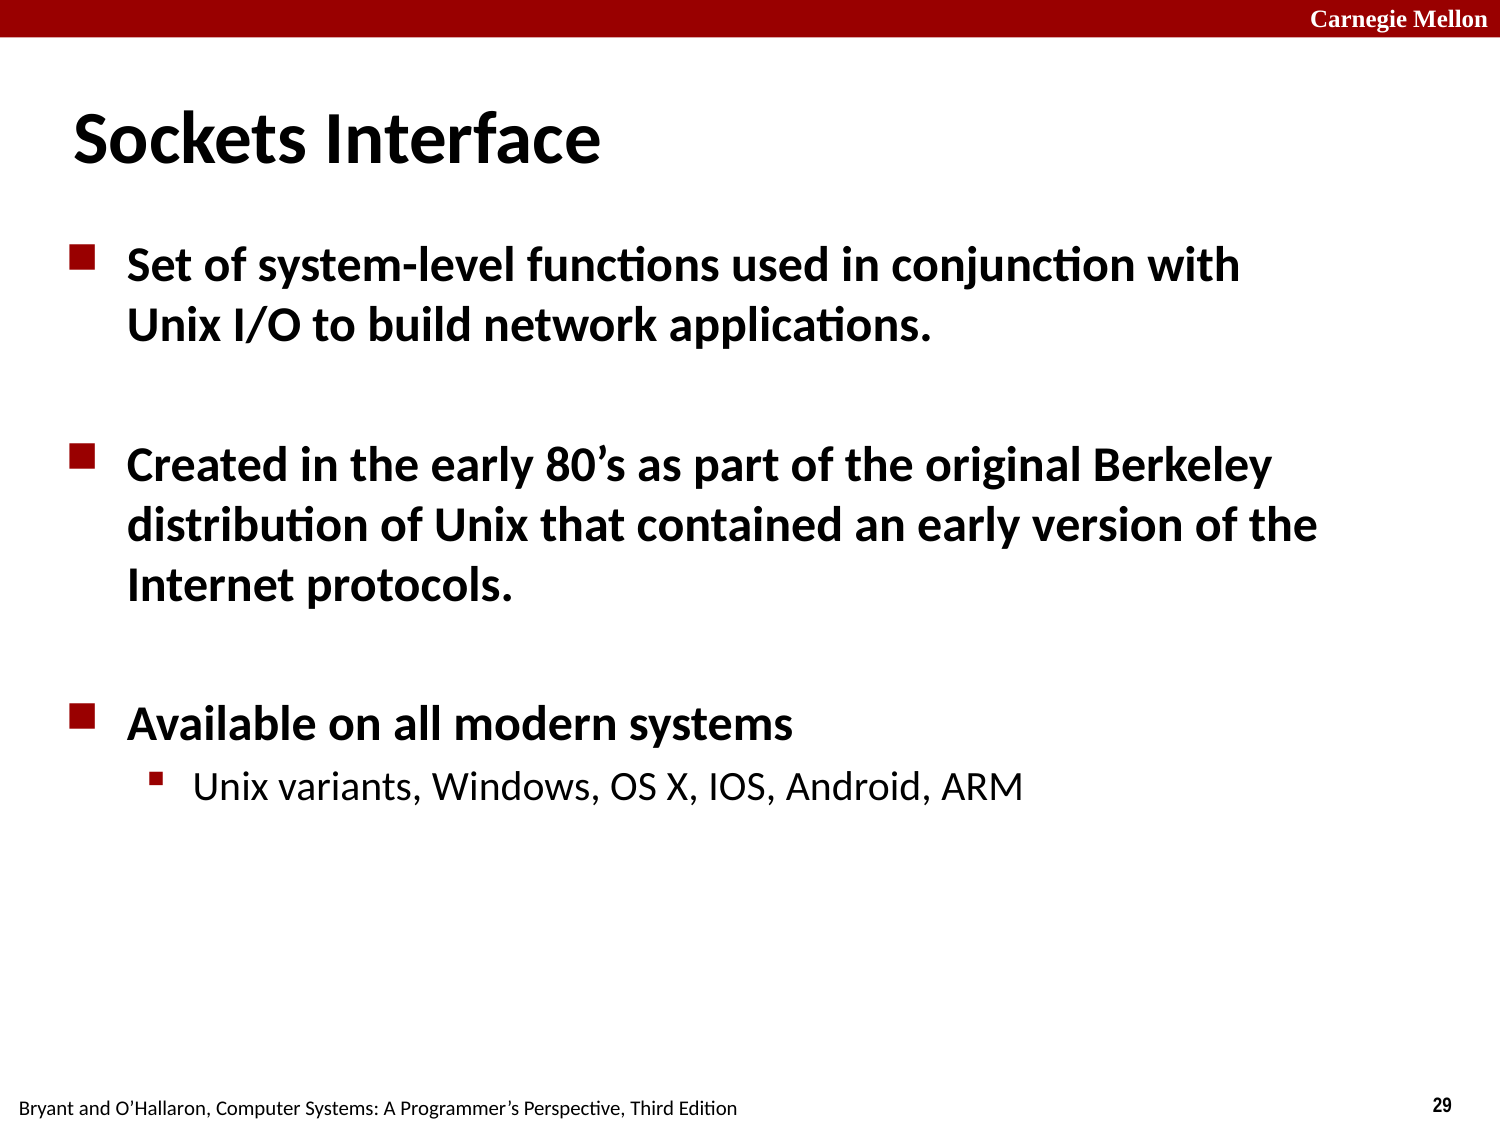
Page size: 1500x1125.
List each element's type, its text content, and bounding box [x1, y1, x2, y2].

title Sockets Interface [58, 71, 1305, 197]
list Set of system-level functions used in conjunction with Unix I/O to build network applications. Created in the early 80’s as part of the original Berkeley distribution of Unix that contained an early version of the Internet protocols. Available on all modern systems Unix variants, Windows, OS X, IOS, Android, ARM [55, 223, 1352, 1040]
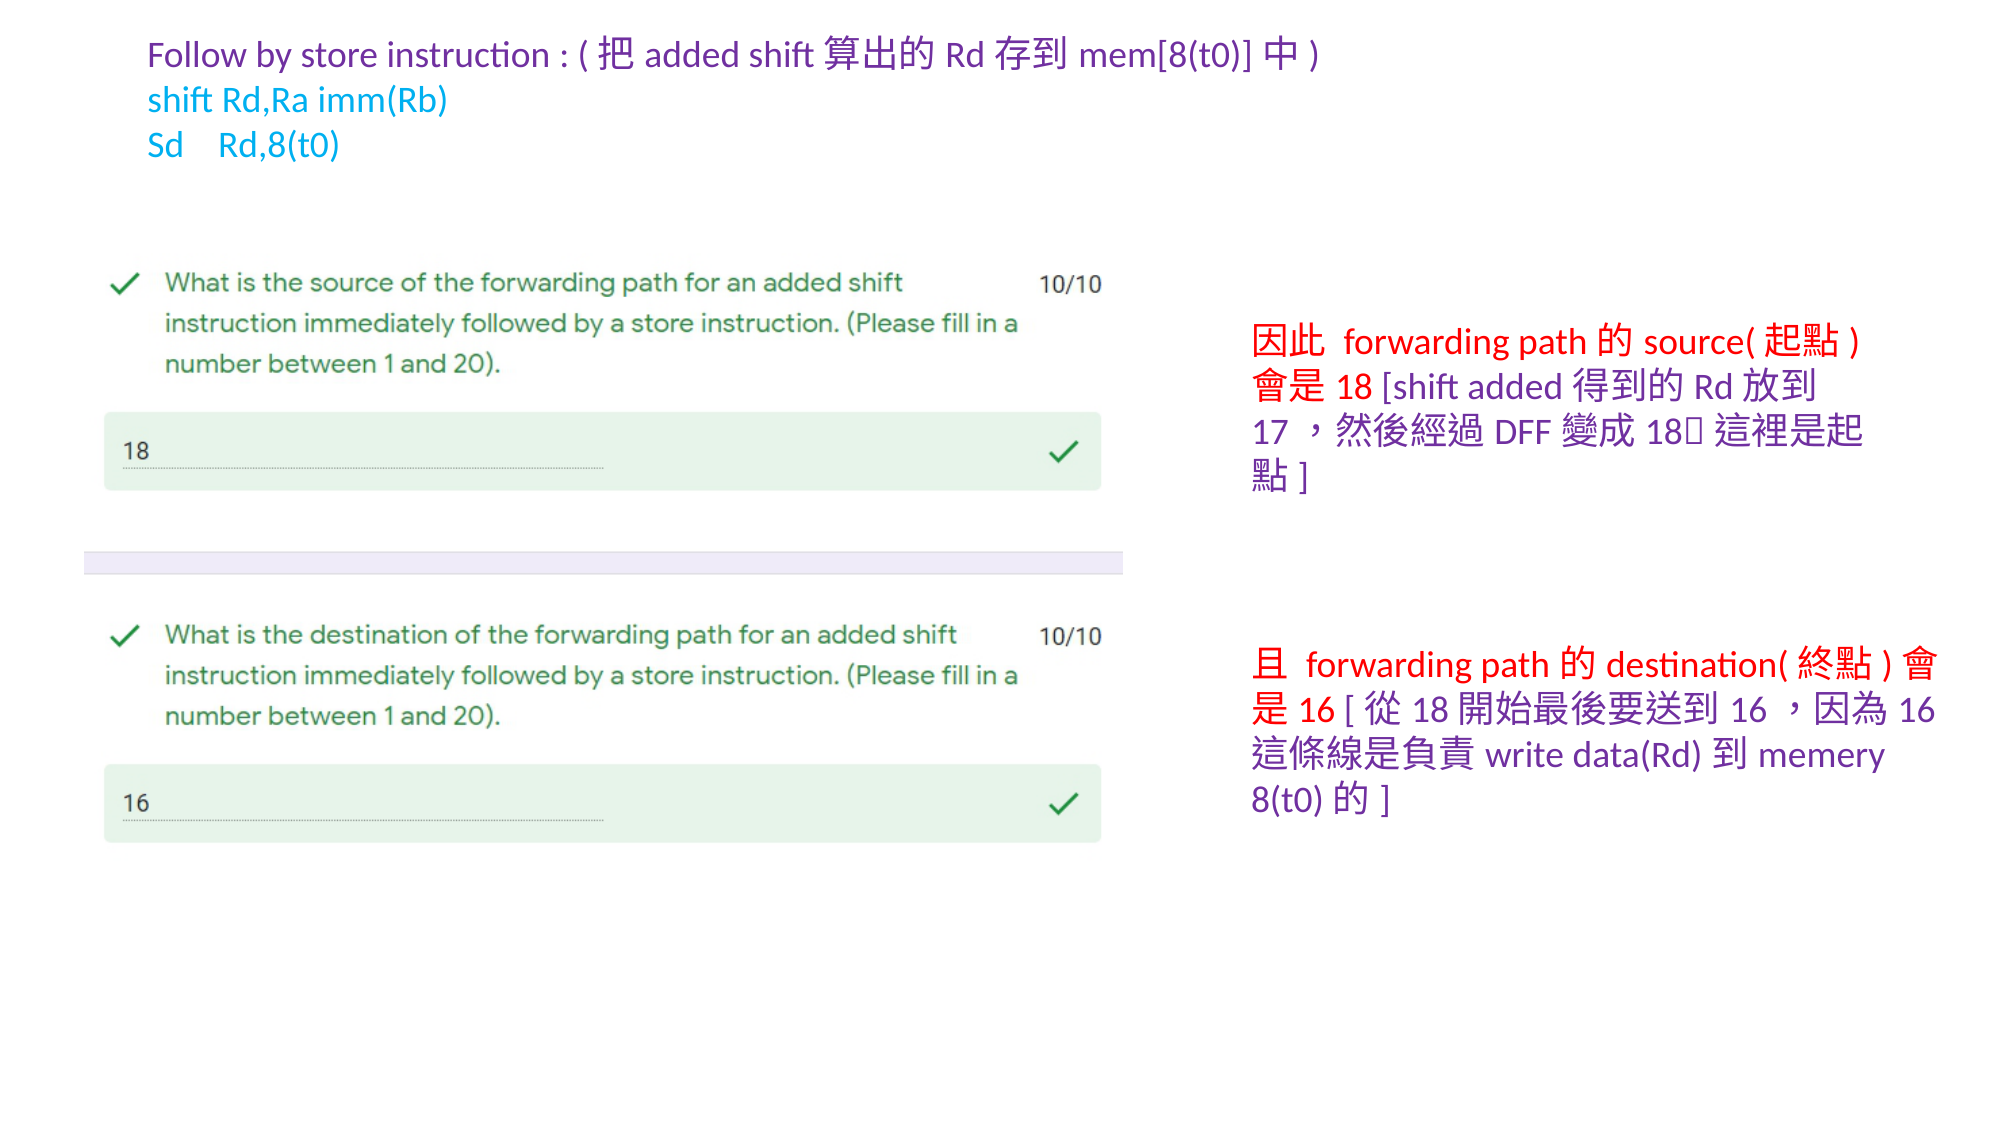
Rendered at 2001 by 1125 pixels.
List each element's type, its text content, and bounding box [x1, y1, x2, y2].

----

■ REQUIRED ACTION
Each record should be given again exactly, with no picture carried over.

■ ANSWER BOX
Page size: 1500x1125.
List each element's type, its text content, and bounding box [x1, y1, x2, y2].

title Sockets Interface [58, 71, 1305, 197]
list Set of system-level functions used in conjunction with Unix I/O to build network applications. Created in the early 80’s as part of the original Berkeley distribution of Unix that contained an early version of the Internet protocols. Available on all modern systems Unix variants, Windows, OS X, IOS, Android, ARM [55, 223, 1352, 1040]
Rendered at 2001 by 1125 pixels.
List each element's type, its text content, and bounding box [x1, y1, x2, y2].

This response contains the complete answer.